Collected data entries:
----

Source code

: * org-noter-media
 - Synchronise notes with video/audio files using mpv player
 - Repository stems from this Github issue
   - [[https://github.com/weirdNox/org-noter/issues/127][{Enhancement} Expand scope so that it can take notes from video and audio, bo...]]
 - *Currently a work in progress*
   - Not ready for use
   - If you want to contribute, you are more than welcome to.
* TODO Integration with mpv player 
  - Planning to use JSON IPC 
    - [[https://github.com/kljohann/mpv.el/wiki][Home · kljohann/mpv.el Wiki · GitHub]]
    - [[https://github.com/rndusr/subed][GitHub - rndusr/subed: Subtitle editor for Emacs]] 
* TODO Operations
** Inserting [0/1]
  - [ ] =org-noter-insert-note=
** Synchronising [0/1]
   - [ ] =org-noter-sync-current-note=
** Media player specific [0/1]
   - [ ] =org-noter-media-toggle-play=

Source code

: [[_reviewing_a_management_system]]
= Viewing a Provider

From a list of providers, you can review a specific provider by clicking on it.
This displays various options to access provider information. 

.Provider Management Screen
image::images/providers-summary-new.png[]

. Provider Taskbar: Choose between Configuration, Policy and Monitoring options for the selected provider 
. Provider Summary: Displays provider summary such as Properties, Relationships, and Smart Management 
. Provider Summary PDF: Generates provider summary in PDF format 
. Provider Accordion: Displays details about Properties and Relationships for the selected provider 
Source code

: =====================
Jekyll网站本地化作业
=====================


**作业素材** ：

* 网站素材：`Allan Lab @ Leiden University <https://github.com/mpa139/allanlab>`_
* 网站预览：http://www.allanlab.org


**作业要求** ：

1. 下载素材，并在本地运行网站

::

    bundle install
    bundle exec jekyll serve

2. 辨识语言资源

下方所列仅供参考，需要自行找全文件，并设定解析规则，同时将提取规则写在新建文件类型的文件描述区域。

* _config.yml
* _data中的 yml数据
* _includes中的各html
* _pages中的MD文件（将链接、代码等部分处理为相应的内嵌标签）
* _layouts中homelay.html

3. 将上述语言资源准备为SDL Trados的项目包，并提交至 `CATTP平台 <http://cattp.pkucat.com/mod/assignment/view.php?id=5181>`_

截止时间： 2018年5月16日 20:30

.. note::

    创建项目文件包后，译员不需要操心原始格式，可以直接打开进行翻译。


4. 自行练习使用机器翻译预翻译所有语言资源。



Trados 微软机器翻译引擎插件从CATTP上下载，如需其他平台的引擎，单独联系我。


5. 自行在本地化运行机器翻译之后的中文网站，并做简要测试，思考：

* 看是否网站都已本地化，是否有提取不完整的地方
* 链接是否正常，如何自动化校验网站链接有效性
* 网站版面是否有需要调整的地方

----

= About this exercise =
Which lines hold the word "player"? Copy each of them from the records.

= Response to the exercise =
 - Synchronise notes with video/audio files using mpv player
* TODO Integration with mpv player 
** Media player specific [0/1]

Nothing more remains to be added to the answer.